Without further question, the door clicked open, letting them into a broad courtyard with a vine-covered well in the centre. The only staircase was through a door on the left. On the landing at the second floor, a door stood open, and in it stood one of the smallest men Brunetti had ever seen.

 

Though neither Vianello nor Brunetti was particularly tall, they both towered over this man, who seemed to grow even smaller as they drew near him.

 

‘Signor da Prè?’ Brunetti asked.

 

‘Yes,’ he said, coming a step forward from the door and extending a hand no larger than a child’s. Because the man raised his hand almost to the height of his own shoulder, Brunetti did not have to lean down to take it; otherwise, he would certainly have had to do so.
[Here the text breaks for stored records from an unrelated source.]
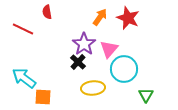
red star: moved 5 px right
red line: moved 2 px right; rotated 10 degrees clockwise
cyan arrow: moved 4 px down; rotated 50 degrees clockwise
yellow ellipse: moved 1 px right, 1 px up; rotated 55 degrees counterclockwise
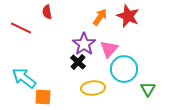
red star: moved 2 px up
red line: moved 2 px left, 1 px up
green triangle: moved 2 px right, 6 px up
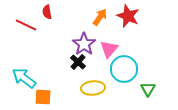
red line: moved 5 px right, 3 px up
Da Prè’s handshake was firm, and the glance he shot up toward Brunetti’s eyes was clear and direct. His face was narrow, almost blade-like in its thinness. Either age or prolonged pain had cut deep grooves on either side of his mouth and scooped out dark circles under his eyes. His size made his age impossible to determine: he could have been anywhere from fifty to seventy.

 

Taking in Vianello’s uniform, Signor da Prè did not extend his hand and did no more than nod in his direction. He stepped back through the door, opening it wider and inviting the two men into the apartment.

 

Muttering ‘
Permesso
,’ the two policemen followed him into the hall and waited while he closed the door.

 

‘This way, please,’ the man said, heading back down the corridor.

 

From behind him, Brunetti saw the sharp hump that stuck up through the cloth of the left side of his jacket like the breastbone of a chicken. Though da Prè did not actually limp, his whole body canted to the left when he walked, as though the wall were a magnet and he a sack of metal filings pulled toward it. He led them into a living room that had windows on two sides. Rooftops were visible from those on the left, while the others looked across to the shuttered windows of a building on the other side of the narrow
calle.

 

All of the furniture in the room was on the same scale as two monumental cupboards that filled the back wall: a high-backed sofa that seated six; four carved chairs which, from the ornamental work on their armrests, must have been Spanish; and an immense Florentine sideboard, its top littered with countless small objects at which Brunetti barely glanced. Da Prè climbed up into one of the chairs and waved Brunetti and Vianello into two of the others.

 

Brunetti’s feet, when he sat down, just barely reached the floor, and he noticed that da Prè’s hung midway between the seat and the floor. Somehow, the intense sobriety of the man’s face kept the wild disparity in scale from being in any way ridiculous.

 

‘You said there is something wrong with my sister’s will?’ da Prè began, voice cool.

 

‘No, Signor da Prè,’ Brunetti returned, ‘I don’t want to confuse the issue or mislead you. Our curiosity has nothing to do with your sister’s will or with any stipulations that might be made in it. We’re interested, instead, in her death, or with the cause of her death.’

 

‘Then why didn’t you say that at the beginning?’ the little man asked, voice warmer now, but not in a way that Brunetti liked.

 

‘Are those snuff boxes, Signor da Prè?’ Vianello interrupted, getting down from his chair and going over to the sideboard.

 

‘What?’ the little man said sharply.

 

‘Are these snuff boxes?’ Vianello asked, bending down over the surface, bringing his face closer to the small objects that covered it.

 

‘Why do you ask?’ da Prè said, voice no warmer but certainly curious.